SAN DIEGO – Wrestling Jerusalem is a rather incredible one-man show, now filmed, in which writer and actor Aaron Davidman, in some 22 vignettes over 93 minutes, portrays the complexities, hardened positions, anger, sadness, frustration, fervor, poignancy, and, eventually, hope that characterize Israelis and Palestinians in the seemingly never-ending dispute. Because of its intensity, the movie is almost as exhausting to watch as it must have been for Davidman to perform it.
Although he tries to present all sides, Davidman clearly leans leftward, placing most of the responsibility on Israel for bringing the conflict to a peaceful, even amicable, solution in which everyone recognizes that when we say, “God is One,” in our Shm’a, we are not simply saying that there is only one God, rather than many.
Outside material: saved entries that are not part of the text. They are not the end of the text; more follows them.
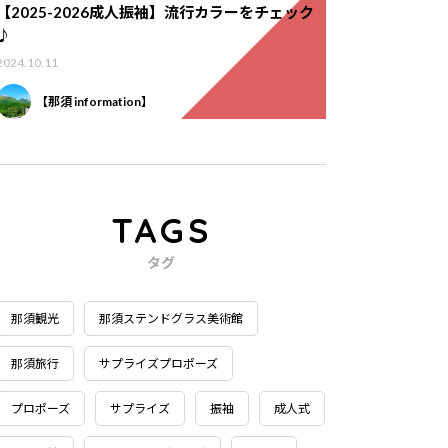
【2025-2026成人振袖】流行カラーをチェック
♪
2024.10.11
【那須 information】
TAGS
タグ
那須観光
那須ステンドグラス美術館
那須旅行
サプライズプロポーズ
プロポーズ
サプライズ
振袖
成人式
We are saying that God encompasses the totality of the universe, including its creatures, and that therefore Jews and Arabs equally are part of God.
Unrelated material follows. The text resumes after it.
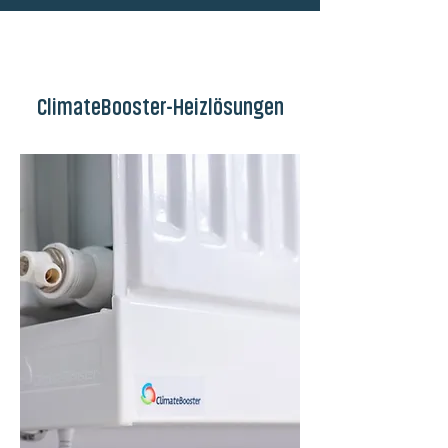
ClimateBooster-Heizlösungen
Few people will be able to view this movie and say, “I didn’t learn anything new” because Davidman tries to genuinely reflect the anguish felt on both sides, as well as the internal controversies that divide Jew against Jew, and Arab against Arab.
In this tour de force, we meet a left-wing, secular Jew; a Kabbalist; a Muslim proselytizer; an American Jewish tourist in the Palestinian Authority; a Palestinian woman who opposes violence, however tempting she feels violence may be; a Holocaust-haunted Jew, who doesn’t want to be guilty of committing similar atrocities; an idealistic American Jew on his first visit to Jerusalem; an IDF officer who has moral qualms about reprisals against Palestinian families, but feels war is war; and an American supporter of Israel, who is angered by world criticism of Israel.
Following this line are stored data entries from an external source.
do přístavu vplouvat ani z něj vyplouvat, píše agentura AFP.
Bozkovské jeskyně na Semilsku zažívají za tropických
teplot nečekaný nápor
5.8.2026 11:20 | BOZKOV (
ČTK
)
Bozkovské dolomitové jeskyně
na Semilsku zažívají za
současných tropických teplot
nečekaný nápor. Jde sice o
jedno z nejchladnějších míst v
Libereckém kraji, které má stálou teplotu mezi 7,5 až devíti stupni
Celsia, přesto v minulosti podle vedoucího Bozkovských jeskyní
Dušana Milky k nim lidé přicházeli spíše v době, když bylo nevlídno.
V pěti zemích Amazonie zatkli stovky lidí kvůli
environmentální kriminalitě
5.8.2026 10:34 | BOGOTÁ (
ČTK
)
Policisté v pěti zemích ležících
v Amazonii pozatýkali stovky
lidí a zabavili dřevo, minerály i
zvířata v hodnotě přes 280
The movie continues with a representative of B’Tselem, the organization that monitors the IDF, some say to propagandize against it. He is followed by an academic who expounds on the anti-colonialist philosophy of the left, and suggests that Zionism was just a silly idea until the Holocaust transformed it into a reality. A psychologist suggests that when a child is held in its mother’s arms, he or she can see the warmth and the love in her eyes; but when that mother and child live in a war zone, the baby sees fear, and concern, and grows up with the gnawing fear that “I am not safe,” a fear generations of Israelis and Palestinians have been weaned on.
On the movie goes, with Davidman as narrator taking a trip to a Palestinian village, where a mother of seven children has seen her husband slain by an Israeli sniper, and where a young boy has been maimed. Next, we attend a school for Arab women, where one complains that girls in Palestinian society are married off too young and without education, becoming easy intellectual prey for Hamas. Education is the key, she contends. In Hebron, a visiting Jew sees a crowd with loud voices, fists thrown up into the air, and he is afraid, but then he doesn’t understand what they are saying, because it is all in Arabic. In another vignette, Davidman, taking the pro-Israel side, argues with Davidman, portraying an anti-Israel American Jew. We meet a religious settler who says “Palestine” was a name given to the land by Romans intent on wiping out Jewish history, just as Arabs today are also trying to do. Those who sympathize with them, “have drunk the Kool-Aid of the Galut.” In another portrayal, Davidman is a Palestinian whose grandparents’ orchard was torn up to make way for the separation wall.
At the Dead Sea, we meet a young pot-smoking Israeli, who only lasted six months in the Army. He has PTSD, having been at the scene of a suicide bombing and watching two of his friends cut to pieces by the shrapnel. And we are with Davidman at the Kotel, reflecting on the meaning of wearing a kippah. It is not only to cover one’s head in respect; it also is to mark the physical boundary between ourselves and the vast universe created by God.
Davidman’s movie is now being screened around Israel. It will be interesting to see the reaction. Perhaps Israelis already know all these different viewpoints; perhaps they have encountered all these personalities in their daily lives.
As the movie ends, one reflects on its beginning, in which Davidman shouts and writhes as he repeats a polarizing list of places, people, and incidents that have kept the emotional content of the dispute on a high boil. So many opinions, so many interpretations, where is truth, WHERE IS TRUTH?